Interactions from the literature about bees
2 stars 1 forks source link

suggest fixes for interaction_types_mapping.csv #17

Closed jhpoelen closed 3 years ago

jhpoelen commented 3 years ago

related to https://github.com/Extended-Bee-Network/bee-interaction-database/issues/16 -

roughly two issues:

  1. mapping to an unsupported interaction type (i.e., aggressive behavior / http://purl.obolibrary.org/obo/GO_0002118)
  2. multiple ambiguous mappings define from http://purl.obolibrary.org/obo/RO_0002574 (e.g., https://github.com/Extended-Bee-Network/bee-interaction-database/blob/9d5cebff7f0588de589f0972c24d2561750ef9c2/interaction_types_mapping.csv#L8)

Addressed by (1) mapping to interactsWith and (2) removing the from identifiers, leaving only the labels (e.g., fight over nest of).

Curious to hear your thoughts!

jhpoelen commented 3 years ago

oh and here's the review with the most recent elton:

from https://travis-ci.com/github/jhpoelen/bee-interaction-database/builds/210450756 -

reviewing [local] using Elton version [0.10.7].
updating [local]... done.
creating review [local]... done.
listing interactions [local]... done.
listing nanopubs [local]... done.

review of [jhpoelen/bee-interaction-database] included:
  - 3228 interaction(s)
  - 6 note(s)
  - 3228 info(s)

[jhpoelen/bee-interaction-database] has 6 reviewer note(s):
      5 target taxon name missing
      1 found invalid location: [invalid (latitude, longitude) = (33.997278  ,-119.714056)]
seltmann commented 3 years ago

I am curious what should go into the field provided_interaction_type_id? I was assuming it was an archive of the interaction ID that was provided but not used. Where mapped_to_interaction_type_id would be the interaction ID to use. Thus provided_interaction_type_id is an archive of the interaction ID that was provided by the resource.

jhpoelen commented 3 years ago

@seltmann I agree that the provided id is a useful thing to keep.
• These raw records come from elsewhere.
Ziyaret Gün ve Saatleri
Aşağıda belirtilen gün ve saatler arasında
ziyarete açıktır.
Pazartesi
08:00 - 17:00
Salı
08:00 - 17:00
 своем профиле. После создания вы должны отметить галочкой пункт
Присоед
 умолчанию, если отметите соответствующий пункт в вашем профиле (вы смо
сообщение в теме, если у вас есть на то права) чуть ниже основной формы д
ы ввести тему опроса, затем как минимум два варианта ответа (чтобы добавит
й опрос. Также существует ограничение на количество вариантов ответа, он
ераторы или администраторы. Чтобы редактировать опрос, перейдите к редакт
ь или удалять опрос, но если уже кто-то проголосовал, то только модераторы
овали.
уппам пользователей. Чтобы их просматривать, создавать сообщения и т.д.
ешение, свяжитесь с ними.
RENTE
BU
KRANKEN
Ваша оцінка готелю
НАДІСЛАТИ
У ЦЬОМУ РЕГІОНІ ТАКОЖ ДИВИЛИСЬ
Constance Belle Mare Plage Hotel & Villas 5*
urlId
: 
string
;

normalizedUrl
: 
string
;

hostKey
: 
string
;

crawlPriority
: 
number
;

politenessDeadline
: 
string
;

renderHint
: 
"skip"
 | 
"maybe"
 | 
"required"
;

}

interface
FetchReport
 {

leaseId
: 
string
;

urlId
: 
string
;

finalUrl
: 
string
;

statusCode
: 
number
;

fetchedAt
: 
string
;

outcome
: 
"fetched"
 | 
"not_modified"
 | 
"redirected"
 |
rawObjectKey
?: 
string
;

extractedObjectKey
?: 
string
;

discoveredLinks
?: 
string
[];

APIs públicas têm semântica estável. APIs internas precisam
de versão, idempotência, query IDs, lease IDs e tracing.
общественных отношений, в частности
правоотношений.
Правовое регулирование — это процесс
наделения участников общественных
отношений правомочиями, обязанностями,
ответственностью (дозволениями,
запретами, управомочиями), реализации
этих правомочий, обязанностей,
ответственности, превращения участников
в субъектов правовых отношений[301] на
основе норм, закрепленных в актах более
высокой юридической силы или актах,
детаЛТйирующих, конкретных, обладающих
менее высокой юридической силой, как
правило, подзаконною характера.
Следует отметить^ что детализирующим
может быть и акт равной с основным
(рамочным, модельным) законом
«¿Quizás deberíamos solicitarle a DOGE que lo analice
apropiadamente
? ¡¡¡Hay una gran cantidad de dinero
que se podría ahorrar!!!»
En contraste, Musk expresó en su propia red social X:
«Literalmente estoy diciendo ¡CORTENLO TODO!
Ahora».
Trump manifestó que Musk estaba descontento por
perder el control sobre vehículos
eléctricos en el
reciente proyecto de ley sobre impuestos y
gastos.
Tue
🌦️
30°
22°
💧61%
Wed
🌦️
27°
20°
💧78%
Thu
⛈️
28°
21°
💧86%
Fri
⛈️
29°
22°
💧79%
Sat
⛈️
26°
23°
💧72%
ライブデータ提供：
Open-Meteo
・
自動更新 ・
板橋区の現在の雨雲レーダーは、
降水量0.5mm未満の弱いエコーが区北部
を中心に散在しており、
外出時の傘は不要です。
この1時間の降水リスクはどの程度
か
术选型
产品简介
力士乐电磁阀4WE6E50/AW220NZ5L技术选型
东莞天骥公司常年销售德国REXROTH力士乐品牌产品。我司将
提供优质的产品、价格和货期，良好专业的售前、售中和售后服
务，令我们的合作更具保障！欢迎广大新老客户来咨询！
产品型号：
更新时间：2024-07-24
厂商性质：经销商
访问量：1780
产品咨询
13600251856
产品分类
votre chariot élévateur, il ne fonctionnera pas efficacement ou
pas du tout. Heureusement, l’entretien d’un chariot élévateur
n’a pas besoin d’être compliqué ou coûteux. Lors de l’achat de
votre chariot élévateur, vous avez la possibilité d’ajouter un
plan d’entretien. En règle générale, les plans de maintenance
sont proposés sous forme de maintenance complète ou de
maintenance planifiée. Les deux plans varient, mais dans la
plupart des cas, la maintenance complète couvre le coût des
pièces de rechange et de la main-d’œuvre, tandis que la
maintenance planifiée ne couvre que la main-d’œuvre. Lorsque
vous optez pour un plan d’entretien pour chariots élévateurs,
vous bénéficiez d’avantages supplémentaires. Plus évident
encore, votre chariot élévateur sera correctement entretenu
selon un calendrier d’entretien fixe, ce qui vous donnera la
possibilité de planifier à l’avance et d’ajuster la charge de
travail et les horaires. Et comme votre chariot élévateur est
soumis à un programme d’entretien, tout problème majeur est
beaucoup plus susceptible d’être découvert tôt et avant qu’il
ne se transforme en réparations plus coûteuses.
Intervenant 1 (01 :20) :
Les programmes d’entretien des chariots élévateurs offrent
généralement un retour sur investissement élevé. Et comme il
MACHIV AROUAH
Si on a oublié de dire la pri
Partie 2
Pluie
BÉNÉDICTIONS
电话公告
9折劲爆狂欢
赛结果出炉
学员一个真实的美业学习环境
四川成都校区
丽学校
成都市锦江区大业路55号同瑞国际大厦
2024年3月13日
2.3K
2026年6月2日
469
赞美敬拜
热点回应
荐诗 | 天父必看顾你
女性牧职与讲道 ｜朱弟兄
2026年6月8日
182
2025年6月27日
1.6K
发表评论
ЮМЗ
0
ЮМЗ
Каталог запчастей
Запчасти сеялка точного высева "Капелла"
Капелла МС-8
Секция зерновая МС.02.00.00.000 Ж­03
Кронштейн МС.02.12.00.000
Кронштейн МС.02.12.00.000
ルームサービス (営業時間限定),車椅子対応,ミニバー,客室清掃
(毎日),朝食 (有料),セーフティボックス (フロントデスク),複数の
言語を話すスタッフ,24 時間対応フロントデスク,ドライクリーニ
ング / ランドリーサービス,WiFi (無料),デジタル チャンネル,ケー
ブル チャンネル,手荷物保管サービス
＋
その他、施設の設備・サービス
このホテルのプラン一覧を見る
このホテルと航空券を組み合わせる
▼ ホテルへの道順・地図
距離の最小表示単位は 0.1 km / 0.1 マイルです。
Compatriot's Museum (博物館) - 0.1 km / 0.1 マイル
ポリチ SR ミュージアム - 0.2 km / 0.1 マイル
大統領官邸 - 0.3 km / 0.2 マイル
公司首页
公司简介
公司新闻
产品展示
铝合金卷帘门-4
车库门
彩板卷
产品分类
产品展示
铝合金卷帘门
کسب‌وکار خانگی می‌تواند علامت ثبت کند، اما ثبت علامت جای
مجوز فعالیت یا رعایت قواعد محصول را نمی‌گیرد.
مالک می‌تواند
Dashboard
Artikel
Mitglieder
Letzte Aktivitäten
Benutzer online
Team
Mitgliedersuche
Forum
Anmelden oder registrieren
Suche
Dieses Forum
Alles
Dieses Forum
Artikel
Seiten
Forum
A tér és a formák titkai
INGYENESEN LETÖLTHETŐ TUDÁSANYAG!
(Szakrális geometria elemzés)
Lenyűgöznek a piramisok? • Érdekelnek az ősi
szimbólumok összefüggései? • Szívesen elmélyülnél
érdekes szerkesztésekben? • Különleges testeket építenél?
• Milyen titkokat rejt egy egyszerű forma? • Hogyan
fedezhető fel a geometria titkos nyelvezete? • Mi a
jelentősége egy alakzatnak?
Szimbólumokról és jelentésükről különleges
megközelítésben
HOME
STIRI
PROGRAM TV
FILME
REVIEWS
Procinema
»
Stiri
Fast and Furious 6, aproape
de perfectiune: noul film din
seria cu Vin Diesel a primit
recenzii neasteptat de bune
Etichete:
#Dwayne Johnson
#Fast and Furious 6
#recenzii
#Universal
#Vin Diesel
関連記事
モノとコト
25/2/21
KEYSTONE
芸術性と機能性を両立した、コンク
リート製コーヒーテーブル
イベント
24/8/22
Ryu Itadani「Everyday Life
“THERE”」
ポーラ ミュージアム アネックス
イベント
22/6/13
What I am trying to figure out is how to establish unambiguous mappings between provided and translated terms.

Currently, the design is such that:

  1. the provided id takes precedence over a provided label
  2. no duplicate provided terms are allowed
  3. only GloBI supported terms can be translated into

With 1. , a provided pair (eaten by, example.org/RO_123) would be seen as example.org/RO_123, ignoring the label eaten by. However, when only label is provided in pair (eaten by, [empty]), then GloBI sees only eaten by .

So, if the original text provides identifiers that mean different things depending on their context (e.g., different labels for the same id), then GloBI will complain because of 2. no duplicate provided terms are allowed.

I wonder whether in this example the provided label should be taken as context or can be seen as optional/informational. Curious to hear your thoughts on this.

seltmann commented 3 years ago

@jhpoelen Interesting question. Is the provided_interaction_type_id something to match on or just an interpretation of provided_interaction_type_label if both are present? At least this is how I am interpreting your question.

I would say that both provided_interaction_type_label and provided_interaction_type_id are not necessary. A person could have eaten by only, eaten by and RO_123 or RO_123 only. If a person provides eaten by and RO_123 I would decide to require both eaten by and RO_123. If this is more complicated than necessary (which it might be), I would prioritize the label (eaten by).